Best choice (Score:5, Insightful)
From an economics perspective, this is probably the best return on investment they will get: goodwill.
Re:Does this mean.... (Score:5, Insightful)
Evan as a fanatical android fan, I can tell you that you're dead wrong. webOS has a tons of great ideas both in the interface and underlying app-system that would be very useful in a combined scenario. The ability to write apps in the webOS way, for an android device, would be fantastically awesome.
best of both worlds? (Score:5, Insightful)
So HP has decided that they want to continue using and directing webOS, but they don't want to pay for its development.
Re:A few billion to acquire it, then open source i (Score:5, Insightful)
If webOS has all the right things to take off in a big way, a device maker like HP can really benefit. I don't think HP likes having to pay the microsoft tax on all their PC's (they'd sell a lot more cheap pc's if they could reduce the price by the cost of windows), so if the next generation of devices are built on open standards like javascript and html5 take off, all the better for HP.
Yes it would have been great for them if the world embraced webOS while it remaining fully owned by HP, but that just wasn't going to happen. The only possibility of getting people really interested -- given the head start both Android and iOS have -- was to set it free. It may turn out to be the smartest decision HP ever made.
Re:Awesome (Score:5, Insightful)
Or just write it in C++ with Qt. Get far better speed, vast portability, and no need to use a shitty language like Javascript.
Re:Best choice (Score:5, Insightful)
Comparing WebOS to Symbian is rather inaccurate.
WebOS is based on Linux and so, most of the skill sets for developing for any linux platform, will transfer relatively easily. And porting the entire platform will most likely be much less of a problem than Symbian.

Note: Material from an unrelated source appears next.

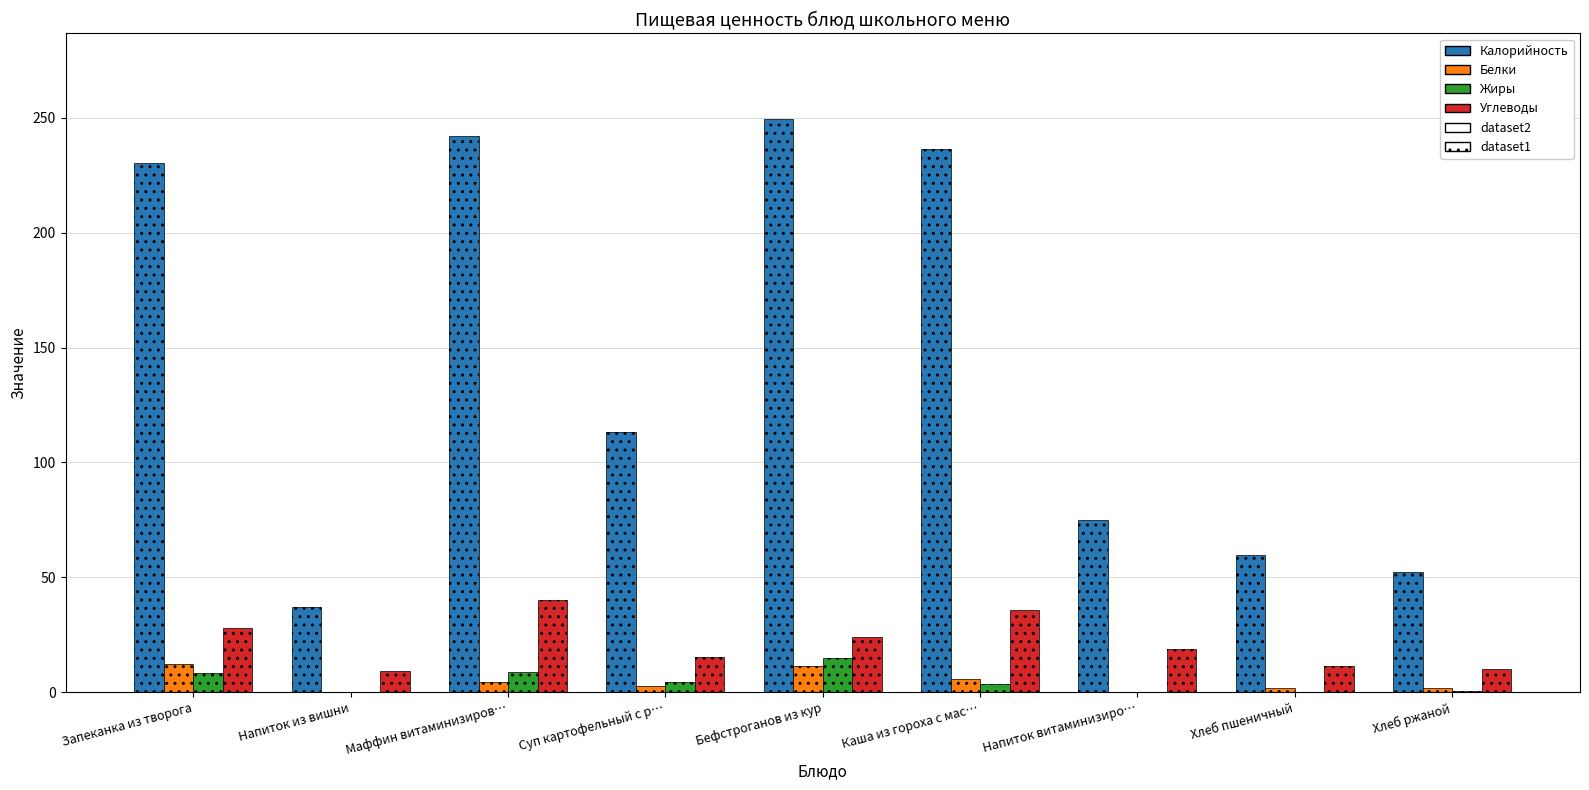

Which category has the lowest value in the Углеводы series?

Напиток из вишни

The biggest issue I ever saw with WebOS was simply that it was closed and restricted to HP.
Re:What good is this? (Score:4, Insightful)
Re:While they're at it... (Score:2, Insightful)

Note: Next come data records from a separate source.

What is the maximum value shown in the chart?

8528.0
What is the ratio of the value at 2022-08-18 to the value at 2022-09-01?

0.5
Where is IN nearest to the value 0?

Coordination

Please send me one of your flying pigs.
Re:Best choice (Score:5, Insightful)
The problem with Symbian is that the Symbian releases were totally useless for actually compiling and installing onto any platform. And there was absolutely NO documentation on what any of the stuff was or where to find the potentially-interesting bits. Nor was there any documentation or info to point people in the right direction if they wanted to write hardware interface code and drivers and try to get the code running on a given piece of hardware.

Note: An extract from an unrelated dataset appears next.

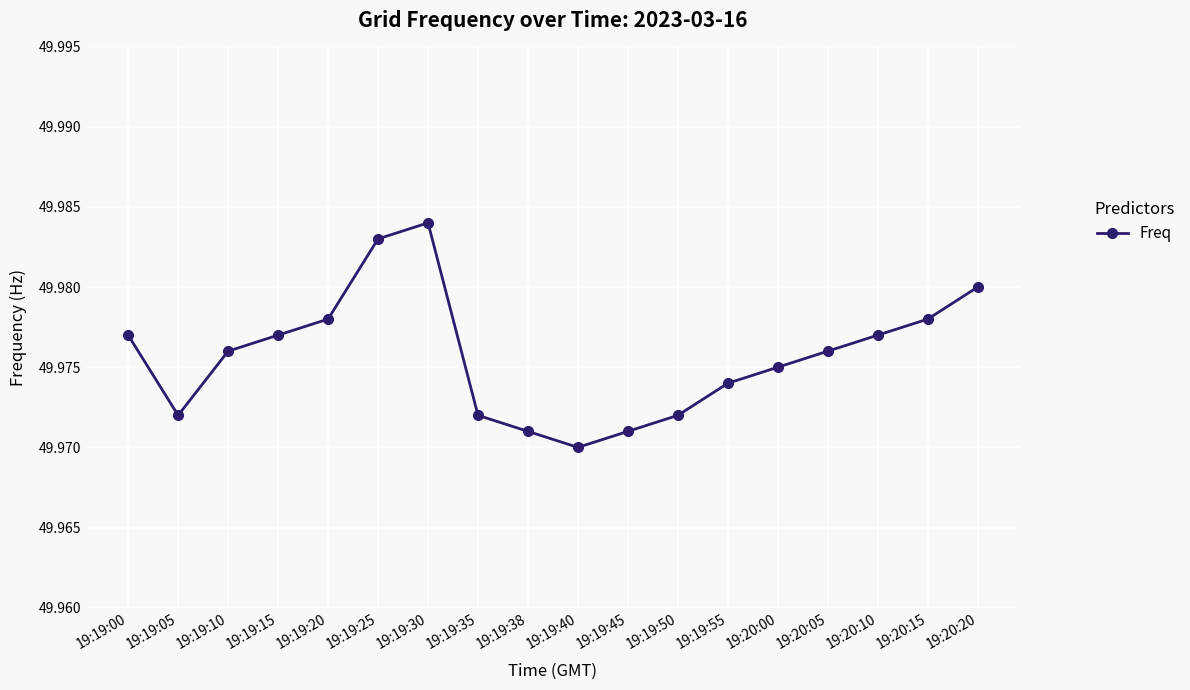

The value at 19:19:05 is 24.5. True or false?

False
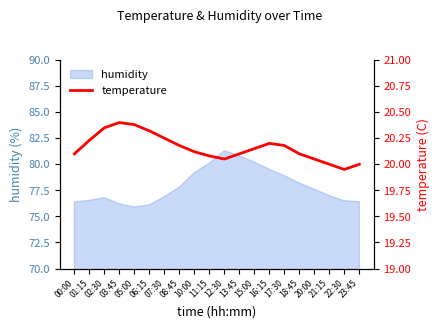

Reading left to right, extract all data points from this chart.

20.1	20.2	20.4	20.4	20.4	20.3	20.2	20.2	20.1	20.1	20.1	20.1	20.1	20.2	20.2	20.1	20.1	20.0	19.9	20.0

With WebOS, assuming they open source all of it and dont keep important parts like the user-space binary daemon and libraries used to talk to the cellular modem closed source, all the stuff needed to actually get a self-bult OS running on a real world device like the TouchPad or the Pre should in theory be there. And again, if its all opened, porting it to new platforms should be a matter of whether you can find the needed hardware information for the platform you want to port to.